Given information »

══════════

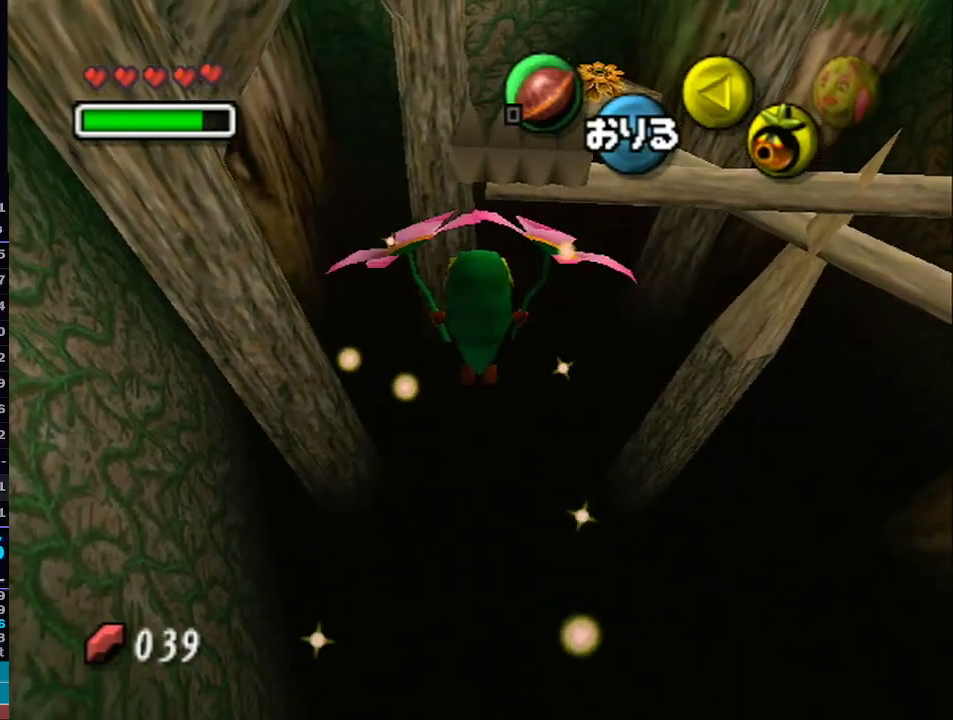
{"buttons": ["L1"], "left_stick": "up", "right_stick": "center", "events": []}
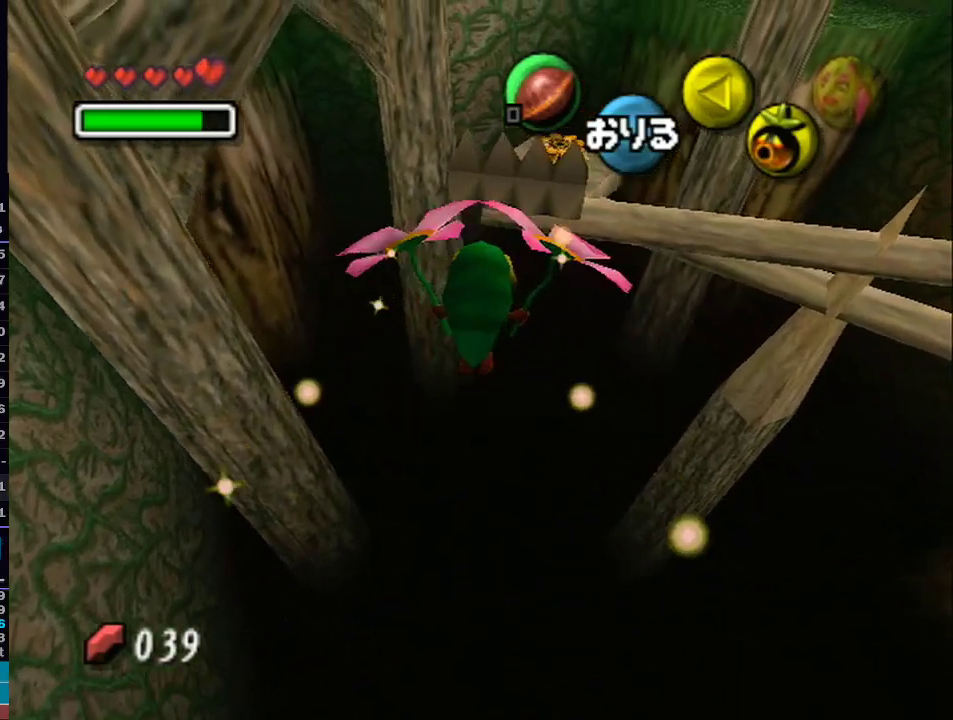
{"buttons": ["L1"], "left_stick": "up", "right_stick": "center", "events": []}
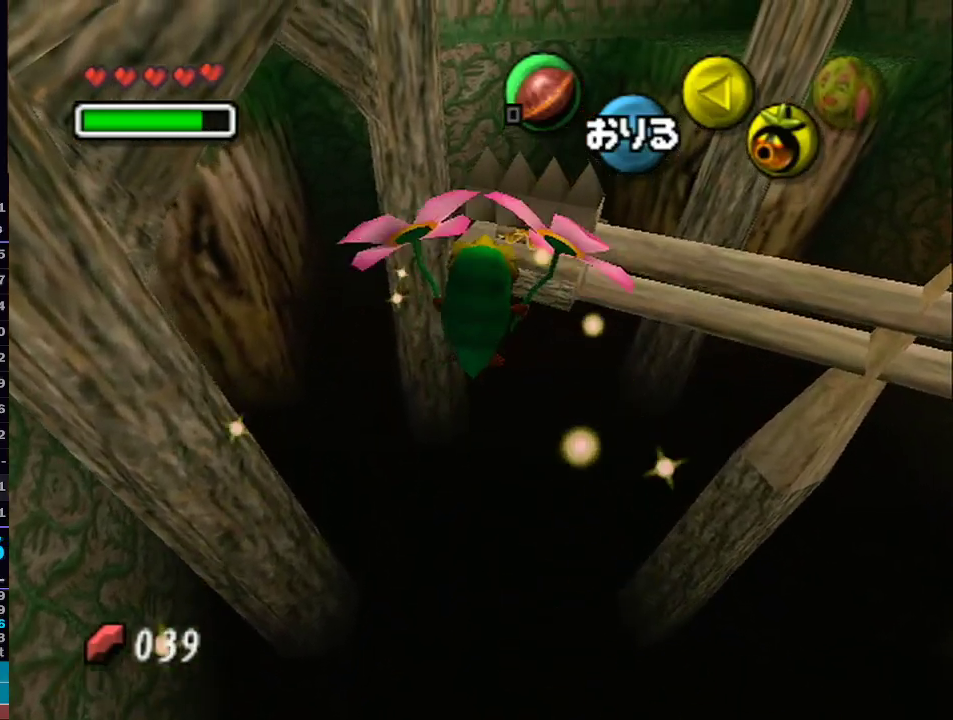
{"buttons": ["L1"], "left_stick": "up", "right_stick": "center", "events": []}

══════════

Reproduce the material word for word, minus the images.

{"buttons": ["L1"], "left_stick": "up", "right_stick": "center", "events": []}
{"buttons": ["L1"], "left_stick": "up", "right_stick": "center", "events": []}
{"buttons": ["L1"], "left_stick": "up", "right_stick": "center", "events": []}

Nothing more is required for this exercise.